VORLIEGENDER TEXT:

::::

Die Landes-Landwirtschaftskammer hat diesbezüglich eine Umfrage gestartet. Diese Umfrage hat ergeben, daß pro Jahr für die Betriebshelfer voraussichtlich 60.000 Arbeitsstunden anfallen werden. Nun, das ist eine sehr stattliche Zahl und beweist den echten Bedarf dieser Einrichtung.
Es wird zwei Arten von Betriebshelfern geben: einen hauptberuflichen und einen nebenberuflichen. Ich bin überzeugt, daß vor allem der nebenberufliche Betriebshelfer sehr eng mit dem Maschinenring zusammenarbeiten wird müssen. Der Maschinenring wird die Meldezentrale, die Vermittlungszentrale der Betriebshelfer sein und schlechthin auch die Verrechnungszentrale sein.
Meine sehr verehrten Damen und Herren! Ich habe vorhin kurz darauf hingewiesen, dass der Bauer auch ein Recht auf Urlaub hat. Ich komme nun zu einem anderen Problem. Wir alle wissen, daß in unserer heutigen sozialen Leistungsgesellschaft vor allem die Frau des Landwirtes jene ist, die bei der Kindererziehung oft die größten Sorgen hat und die größten Opfer bringen muß. Ich glaube, es wäre zu überlegen - es wäre zu überlegen, sage ich -, ob man nicht dieser Bauersfrau vor allem diese Sorgen abnehmen soll, abnehmen in der Weise. daß man sie in die Karenzbestimmungen für andere berufstätige Frauen einbaut. Denn eines ist auch klar: Vor allem in der Landwirtschaft sind Gott sei Dank noch sehr viele Kinder in jeder Familie vorhanden. Wir haben erst gestern oder vorgestern die alarmierenden Zahlen von Doktor Brezovszky gehört, daß Niederösterreich ein aussterbendes Land wäre. Hier, bei den Bauernfamilien, finden wir in der Regel noch größere Familien vor, nur muß die Bäuerin entweder früher aufstehen oder am Abend, wenn die Kinder schlafen, noch gewisse Arbeiten verrichten.

::::

DATENSATZAUSZÜGE:

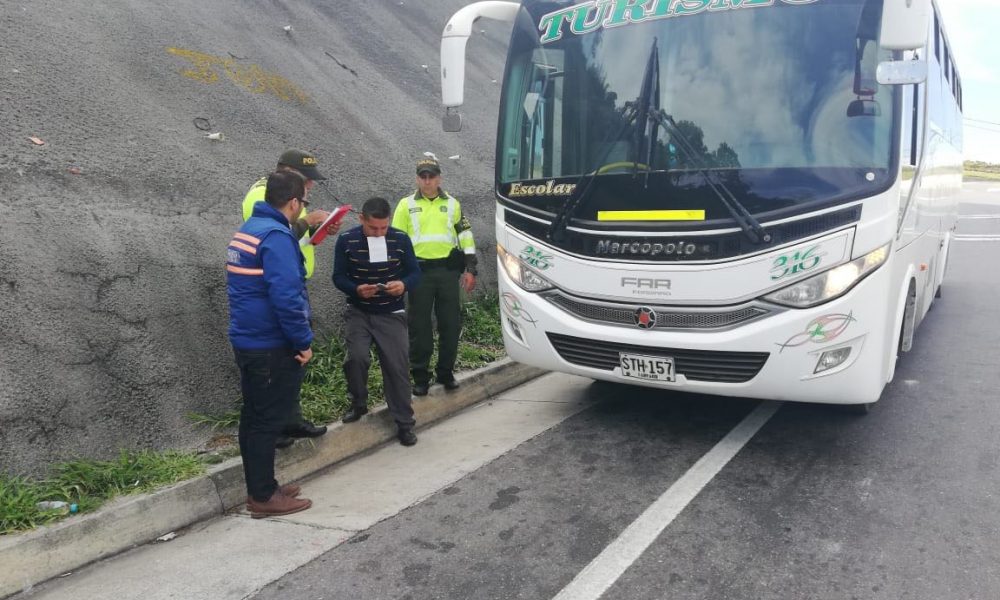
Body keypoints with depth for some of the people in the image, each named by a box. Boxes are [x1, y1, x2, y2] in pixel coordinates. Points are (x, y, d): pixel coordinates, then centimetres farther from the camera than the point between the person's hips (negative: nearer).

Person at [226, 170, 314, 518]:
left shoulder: (246, 230, 12)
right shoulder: (276, 236, -19)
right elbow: (286, 296, -25)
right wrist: (304, 341, -18)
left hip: (246, 341, 10)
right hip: (272, 346, -10)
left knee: (254, 416, 16)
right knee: (269, 420, 0)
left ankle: (259, 488, 27)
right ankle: (263, 497, 10)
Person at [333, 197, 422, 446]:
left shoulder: (400, 239, -6)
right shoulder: (347, 240, -8)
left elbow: (415, 273, -1)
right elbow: (338, 277, -3)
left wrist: (404, 285, -23)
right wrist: (357, 289, -24)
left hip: (392, 314, 0)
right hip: (358, 312, 0)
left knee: (397, 366, -3)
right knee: (357, 357, -19)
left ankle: (404, 423, 10)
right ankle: (358, 403, 10)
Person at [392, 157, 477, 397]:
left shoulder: (452, 204, 11)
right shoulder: (406, 205, 6)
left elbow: (466, 237, 11)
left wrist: (470, 270, 5)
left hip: (448, 270, 2)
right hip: (419, 271, -1)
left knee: (451, 323, 5)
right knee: (419, 325, 2)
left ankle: (446, 372, 20)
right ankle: (420, 377, 13)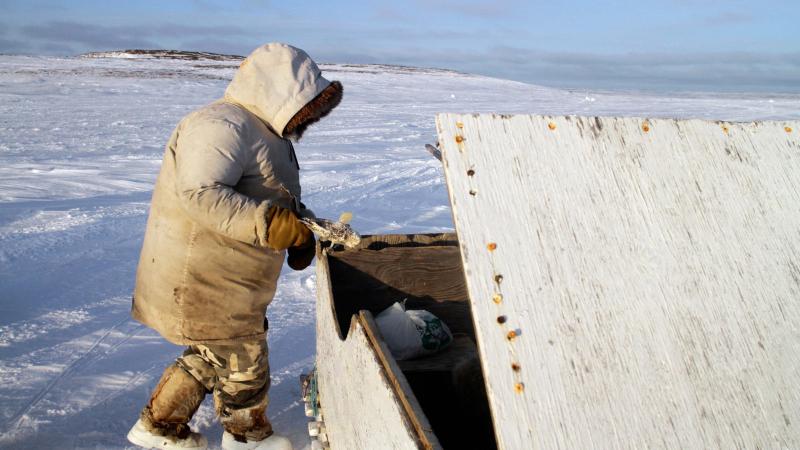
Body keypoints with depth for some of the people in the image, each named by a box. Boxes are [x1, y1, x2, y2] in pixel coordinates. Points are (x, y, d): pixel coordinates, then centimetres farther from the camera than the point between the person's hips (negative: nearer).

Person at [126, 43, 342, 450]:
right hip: (202, 283, -10)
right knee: (244, 364, 9)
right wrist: (270, 224, -36)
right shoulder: (223, 126, -21)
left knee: (213, 355, 24)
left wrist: (303, 226, -2)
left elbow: (279, 201, 18)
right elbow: (200, 194, -33)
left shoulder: (266, 134, 14)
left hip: (228, 281, 10)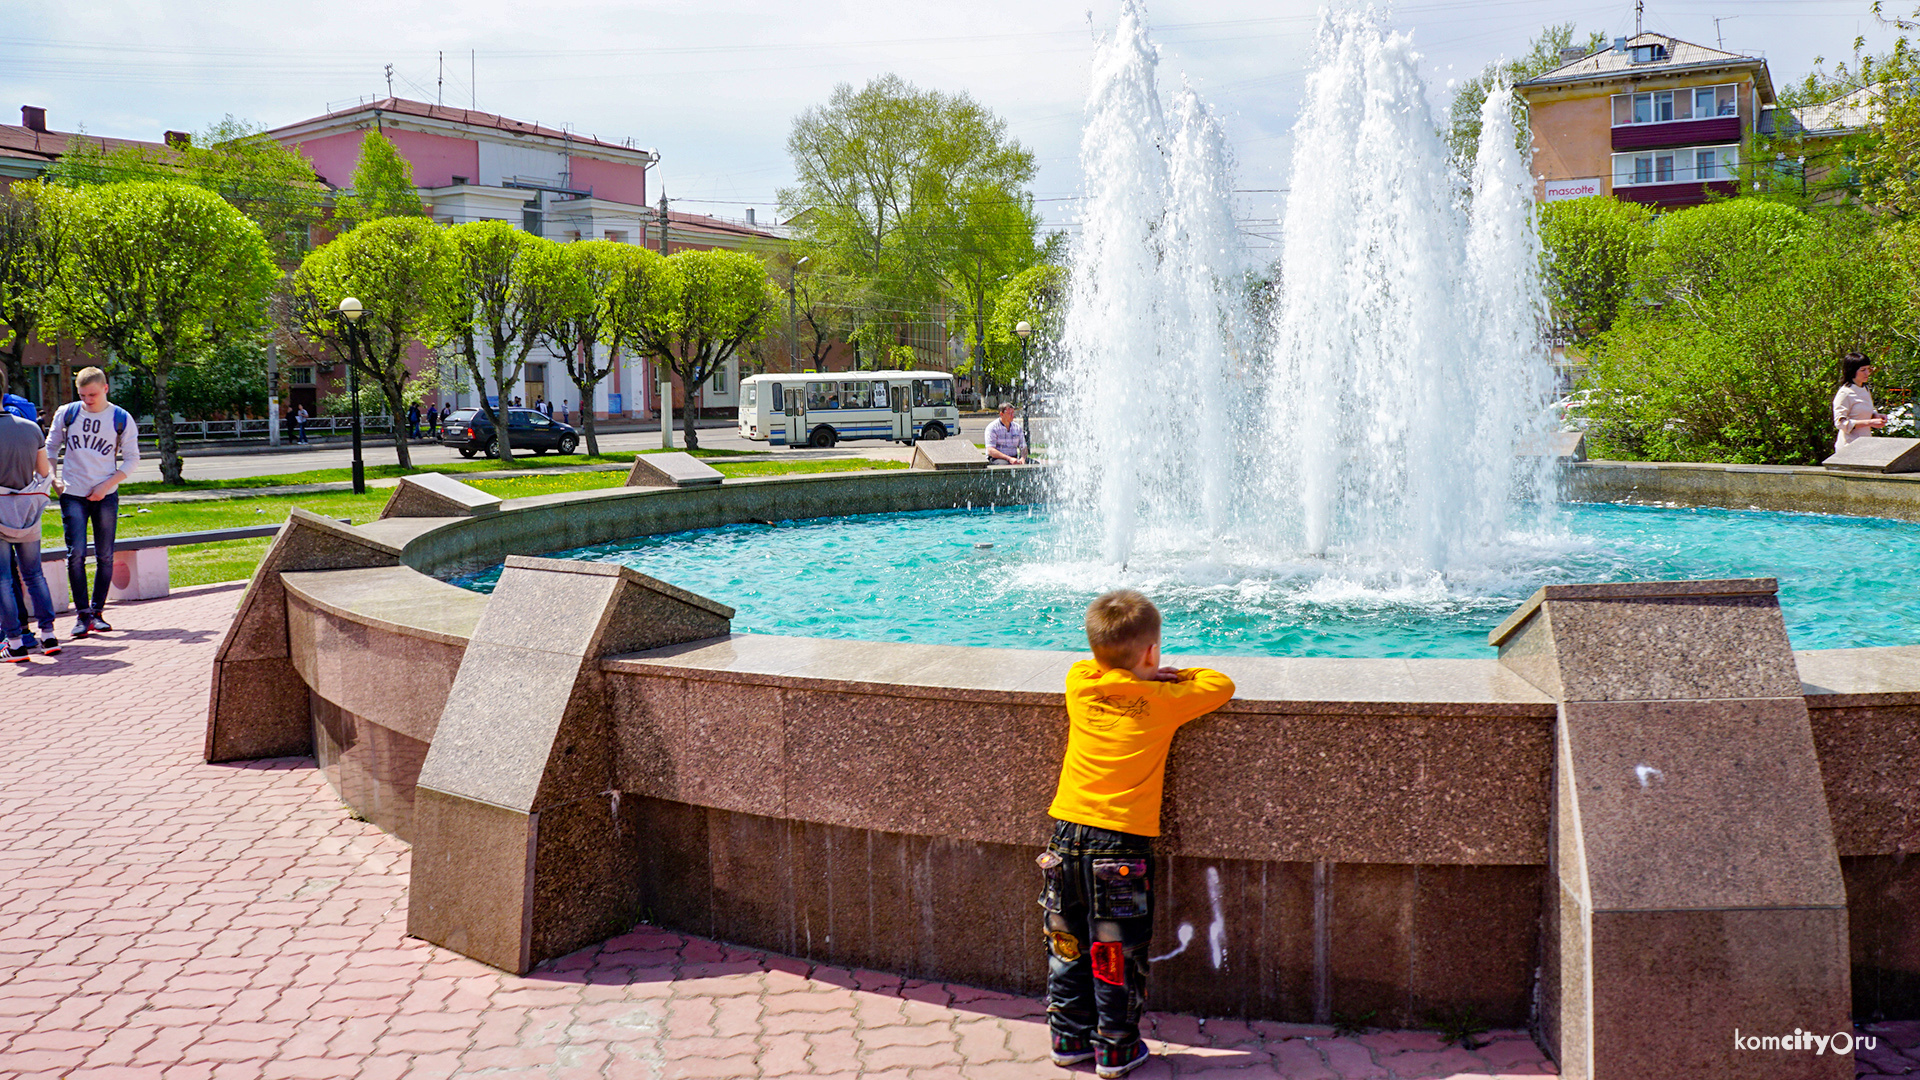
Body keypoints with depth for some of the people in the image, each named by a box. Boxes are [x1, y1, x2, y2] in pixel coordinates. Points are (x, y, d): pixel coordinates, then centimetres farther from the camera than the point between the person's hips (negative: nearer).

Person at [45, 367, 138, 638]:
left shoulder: (121, 419, 0)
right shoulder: (66, 414, 3)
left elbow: (132, 460, 3)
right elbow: (50, 447, 15)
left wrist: (106, 486, -7)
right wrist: (53, 478, 1)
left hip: (106, 495, 0)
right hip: (73, 495, 0)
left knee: (104, 555, 3)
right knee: (76, 553, -8)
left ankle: (97, 612, 13)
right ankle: (82, 614, -4)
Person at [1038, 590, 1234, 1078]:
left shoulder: (1078, 683, 4)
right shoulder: (1163, 700, -6)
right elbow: (1222, 684, 6)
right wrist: (1171, 676, 15)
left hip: (1067, 835, 4)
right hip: (1122, 842, -4)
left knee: (1067, 946, 16)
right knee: (1117, 955, 8)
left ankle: (1069, 1041, 27)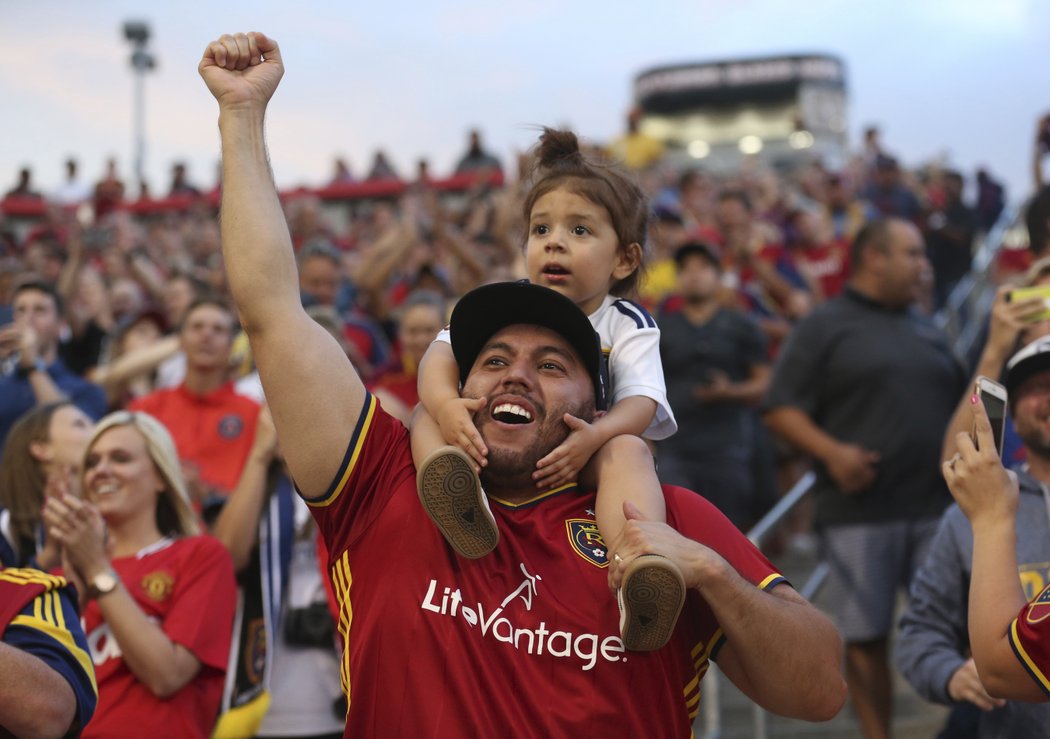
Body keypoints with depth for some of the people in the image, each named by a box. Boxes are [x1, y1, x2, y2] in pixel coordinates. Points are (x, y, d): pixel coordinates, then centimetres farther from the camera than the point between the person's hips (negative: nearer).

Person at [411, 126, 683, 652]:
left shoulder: (627, 325, 2)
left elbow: (641, 401, -13)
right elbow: (443, 352, -8)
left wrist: (594, 436, -36)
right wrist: (445, 404, -33)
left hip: (580, 458, -2)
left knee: (628, 451, -32)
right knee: (427, 416, -20)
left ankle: (639, 567, -59)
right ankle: (457, 488, -55)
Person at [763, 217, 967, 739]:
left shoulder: (926, 329, 18)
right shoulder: (825, 325, 1)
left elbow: (960, 402, 27)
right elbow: (780, 409, -5)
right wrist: (832, 452, -19)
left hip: (937, 507, 4)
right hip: (859, 511, -4)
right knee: (867, 638, 3)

::::

AUFGABE 1: Mit wie vielen Arbeitsstunden pro Jahr für die Betriebshelfer rechnet man laut dem Redeauszug?
AUFGABE 2: Wiederholen Sie aus dem Redeauszug wortgetreu den Abschnitt von „Die Landes-Landwirtschaftskammer hat“ bis „die Verrechnungszentrale sein.“.

ANTWORT 1: Mit voraussichtlich 60.000 Arbeitsstunden pro Jahr.

ANTWORT 2:
Die Landes-Landwirtschaftskammer hat diesbezüglich eine Umfrage gestartet. Diese Umfrage hat ergeben, daß pro Jahr für die Betriebshelfer voraussichtlich 60.000 Arbeitsstunden anfallen werden. Nun, das ist eine sehr stattliche Zahl und beweist den echten Bedarf dieser Einrichtung.
Es wird zwei Arten von Betriebshelfern geben: einen hauptberuflichen und einen nebenberuflichen. Ich bin überzeugt, daß vor allem der nebenberufliche Betriebshelfer sehr eng mit dem Maschinenring zusammenarbeiten wird müssen. Der Maschinenring wird die Meldezentrale, die Vermittlungszentrale der Betriebshelfer sein und schlechthin auch die Verrechnungszentrale sein.